━━━━━ Source material

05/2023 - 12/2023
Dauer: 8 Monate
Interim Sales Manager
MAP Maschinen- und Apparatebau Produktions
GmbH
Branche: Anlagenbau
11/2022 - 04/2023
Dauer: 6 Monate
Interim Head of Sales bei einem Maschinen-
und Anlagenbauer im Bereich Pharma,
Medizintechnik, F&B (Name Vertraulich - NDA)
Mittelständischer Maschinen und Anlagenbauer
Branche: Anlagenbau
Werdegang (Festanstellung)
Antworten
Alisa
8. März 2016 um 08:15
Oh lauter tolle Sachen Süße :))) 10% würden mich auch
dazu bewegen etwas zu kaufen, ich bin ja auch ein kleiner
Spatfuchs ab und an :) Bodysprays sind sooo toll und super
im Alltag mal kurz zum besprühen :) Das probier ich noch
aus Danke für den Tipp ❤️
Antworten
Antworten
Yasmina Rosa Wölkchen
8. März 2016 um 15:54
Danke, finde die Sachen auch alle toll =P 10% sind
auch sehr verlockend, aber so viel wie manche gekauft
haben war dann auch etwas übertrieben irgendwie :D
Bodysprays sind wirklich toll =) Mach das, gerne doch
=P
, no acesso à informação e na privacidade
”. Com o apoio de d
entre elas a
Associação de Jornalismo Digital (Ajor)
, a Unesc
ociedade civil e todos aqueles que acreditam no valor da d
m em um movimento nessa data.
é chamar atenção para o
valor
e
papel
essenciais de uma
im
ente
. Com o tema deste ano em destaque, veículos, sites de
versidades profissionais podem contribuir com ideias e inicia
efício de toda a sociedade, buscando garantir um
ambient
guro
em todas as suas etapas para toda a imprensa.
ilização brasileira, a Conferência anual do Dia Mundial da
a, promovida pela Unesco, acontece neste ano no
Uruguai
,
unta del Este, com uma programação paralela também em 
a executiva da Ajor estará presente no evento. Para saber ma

━━━━━━━━━━
━━━━━ Source material

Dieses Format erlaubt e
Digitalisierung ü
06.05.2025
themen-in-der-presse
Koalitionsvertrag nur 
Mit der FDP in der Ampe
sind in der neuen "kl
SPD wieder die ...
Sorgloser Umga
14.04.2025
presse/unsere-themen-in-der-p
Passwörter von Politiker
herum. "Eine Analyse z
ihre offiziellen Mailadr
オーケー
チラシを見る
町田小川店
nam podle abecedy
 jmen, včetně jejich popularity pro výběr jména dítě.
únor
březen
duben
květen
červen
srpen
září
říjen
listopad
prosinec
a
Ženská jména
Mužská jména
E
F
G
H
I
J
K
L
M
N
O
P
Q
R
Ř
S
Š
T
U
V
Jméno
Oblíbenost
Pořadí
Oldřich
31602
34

━━━━━━━━━━
━━━━━ Source material

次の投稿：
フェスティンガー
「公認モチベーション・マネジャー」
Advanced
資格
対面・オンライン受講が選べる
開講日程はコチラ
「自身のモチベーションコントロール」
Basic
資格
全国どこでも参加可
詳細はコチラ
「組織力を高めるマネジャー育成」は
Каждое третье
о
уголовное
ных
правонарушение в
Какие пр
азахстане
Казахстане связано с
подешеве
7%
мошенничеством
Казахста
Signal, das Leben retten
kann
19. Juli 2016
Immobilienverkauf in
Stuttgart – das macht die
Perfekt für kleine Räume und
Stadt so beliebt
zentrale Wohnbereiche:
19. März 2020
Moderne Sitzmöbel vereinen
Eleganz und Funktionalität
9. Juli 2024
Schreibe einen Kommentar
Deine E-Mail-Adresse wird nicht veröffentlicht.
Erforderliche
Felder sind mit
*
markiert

━━━━━━━━━━

Task description: Which lines run from the one holding "05/2023 - 12/2023" through the one holding "8. März 2016 um 15:54" in the records above? Repeat them exactly, both included, and nothing more.

Task response:
05/2023 - 12/2023
Dauer: 8 Monate
Interim Sales Manager
MAP Maschinen- und Apparatebau Produktions
GmbH
Branche: Anlagenbau
11/2022 - 04/2023
Dauer: 6 Monate
Interim Head of Sales bei einem Maschinen-
und Anlagenbauer im Bereich Pharma,
Medizintechnik, F&B (Name Vertraulich - NDA)
Mittelständischer Maschinen und Anlagenbauer
Branche: Anlagenbau
Werdegang (Festanstellung)
Antworten
Alisa
8. März 2016 um 08:15
Oh lauter tolle Sachen Süße :))) 10% würden mich auch
dazu bewegen etwas zu kaufen, ich bin ja auch ein kleiner
Spatfuchs ab und an :) Bodysprays sind sooo toll und super
im Alltag mal kurz zum besprühen :) Das probier ich noch
aus Danke für den Tipp ❤️
Antworten
Antworten
Yasmina Rosa Wölkchen
8. März 2016 um 15:54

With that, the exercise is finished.